- Education: Univ. of Connecticut (BS) M.I.T. (PhD)
- Known for: Gradient vector flow Harmonic phase Strain–encoded magnetic resonance imaging
- Scientific career
- Fields: Electrical and Computer Engineering
- Workplaces: Johns Hopkins University
- Thesis: Geometric model-based estimations from projections (1988)
- Doctoral advisor: Alan S. Willsky
- Doctoral students: Christos Davatzikos
- Website: https://iacl.ece.jhu.edu/

= Jerry L. Prince =

American computer scientist

Jerry Ladd Prince is the William B. Kouwenhoven Professor of Electrical and Computer Engineering at Johns Hopkins University. He has over 50,000 citations, and an h-index of 94.

Prince received a BS degree in Electrical Engineering and Computer Science from the University of Connecticut, and a doctorate in Electrical Engineering from the Massachusetts Institute of Technology.

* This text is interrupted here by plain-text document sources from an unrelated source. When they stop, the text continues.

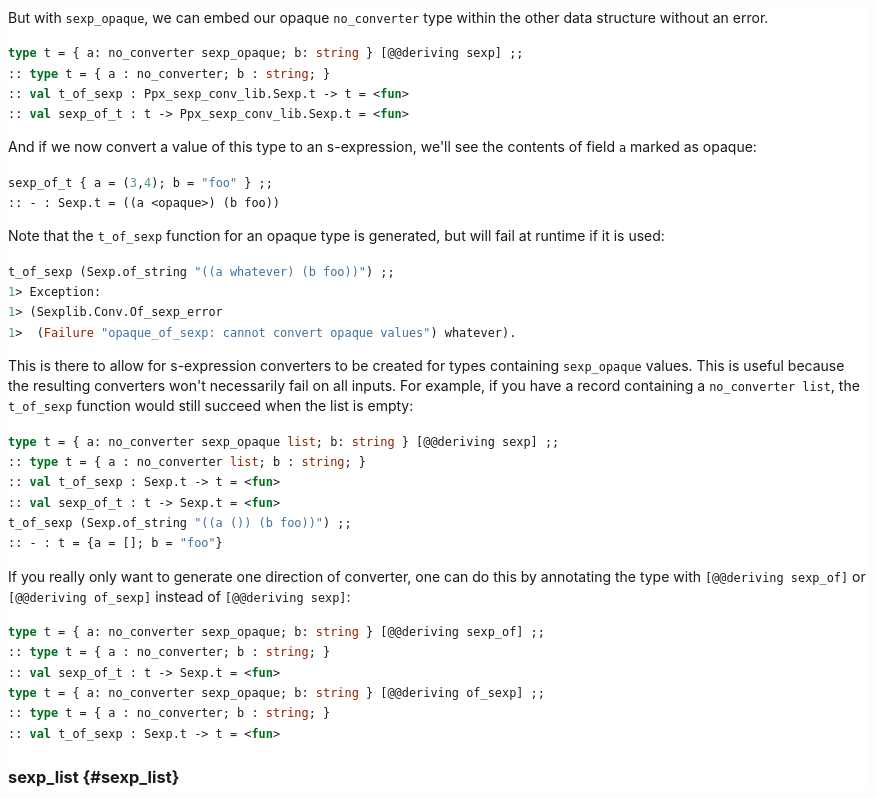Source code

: But with `sexp_opaque`, we can embed our opaque `no_converter` type within
the other data structure without an error.

```ocaml
type t = { a: no_converter sexp_opaque; b: string } [@@deriving sexp] ;;
:: type t = { a : no_converter; b : string; }
:: val t_of_sexp : Ppx_sexp_conv_lib.Sexp.t -> t = <fun>
:: val sexp_of_t : t -> Ppx_sexp_conv_lib.Sexp.t = <fun>
```

And if we now convert a value of this type to an s-expression, we'll see the
contents of field `a` marked as opaque:

```ocaml
sexp_of_t { a = (3,4); b = "foo" } ;;
:: - : Sexp.t = ((a <opaque>) (b foo))
```

Note that the `t_of_sexp` function for an opaque type is generated, but will
fail at runtime if it is used:

```ocaml
t_of_sexp (Sexp.of_string "((a whatever) (b foo))") ;;
1> Exception:
1> (Sexplib.Conv.Of_sexp_error
1>  (Failure "opaque_of_sexp: cannot convert opaque values") whatever).
```

This is there to allow for s-expression converters to be created for types
containing `sexp_opaque` values. This is useful because the resulting
converters won't necessarily fail on all inputs. For example, if you have a
record containing a `no_converter list`, the `t_of_sexp` function would still
succeed when the list is empty:

```ocaml
type t = { a: no_converter sexp_opaque list; b: string } [@@deriving sexp] ;;
:: type t = { a : no_converter list; b : string; }
:: val t_of_sexp : Sexp.t -> t = <fun>
:: val sexp_of_t : t -> Sexp.t = <fun>
t_of_sexp (Sexp.of_string "((a ()) (b foo))") ;;
:: - : t = {a = []; b = "foo"}
```

If you really only want to generate one direction of converter, one can do
this by annotating the type with `[@@deriving sexp_of]` or
`[@@deriving of_sexp]` instead of `[@@deriving sexp]`:

```ocaml
type t = { a: no_converter sexp_opaque; b: string } [@@deriving sexp_of] ;;
:: type t = { a : no_converter; b : string; }
:: val sexp_of_t : t -> Sexp.t = <fun>
type t = { a: no_converter sexp_opaque; b: string } [@@deriving of_sexp] ;;
:: type t = { a : no_converter; b : string; }
:: val t_of_sexp : Sexp.t -> t = <fun>
```

### sexp_list {#sexp_list}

His research involves 3-D medical image reconstruction, registration, segmentation, and shape and motion analysis. He is noted for developing the Harmonic phase (HARP) algorithm for extracting and processing motion information from tagged magnetic resonance image (MRI) sequences for cardiac motion. He also holds appointments in the departments of Applied Mathematics and Statistics, and Computer Science at Johns Hopkins University, as well as in the departments of Biomedical Engineering and Radiology at the Johns Hopkins University School of Medicine. As such, he has been involved in "developing digital head models for faster, more precise diagnoses" of head injuries, such as those seen in sport.

Prince received a National Science Foundation Presidential Faculty Fellowship in 1993. He was associate editor of IEEE Transactions on Image Processing, associate editor of IEEE Transactions on Medical Imaging and as of 2020 was a member of the editorial board of Medical Image Analysis. In 2011, he become a Fellow of the MICCAI Society.

==Selected research==
- Bian, Junguo, et al. "Evaluation of sparse-view reconstruction from flat-panel-detector cone-beam CT," Physics in Medicine & Biology 55(22):6575, 2010.
- Han, Xiao, Chenyang Xu, and Jerry L. Prince. "A topology preserving level set method for geometric deformable models," IEEE Transactions on Pattern Analysis and Machine Intelligence 25(6):755-768, 2003.
- Pham, Dzung L., Chenyang Xu, and Jerry L. Prince. "Current methods in medical image segmentation," Annual review of biomedical engineering 2(1):315-337, 2000.
- Xu, Chenyang, and Jerry L. Prince. "Gradient vector flow: A new external force for snakes," Proceedings of IEEE Computer Society conference on Computer Vision and Pattern Recognition. IEEE, 1997.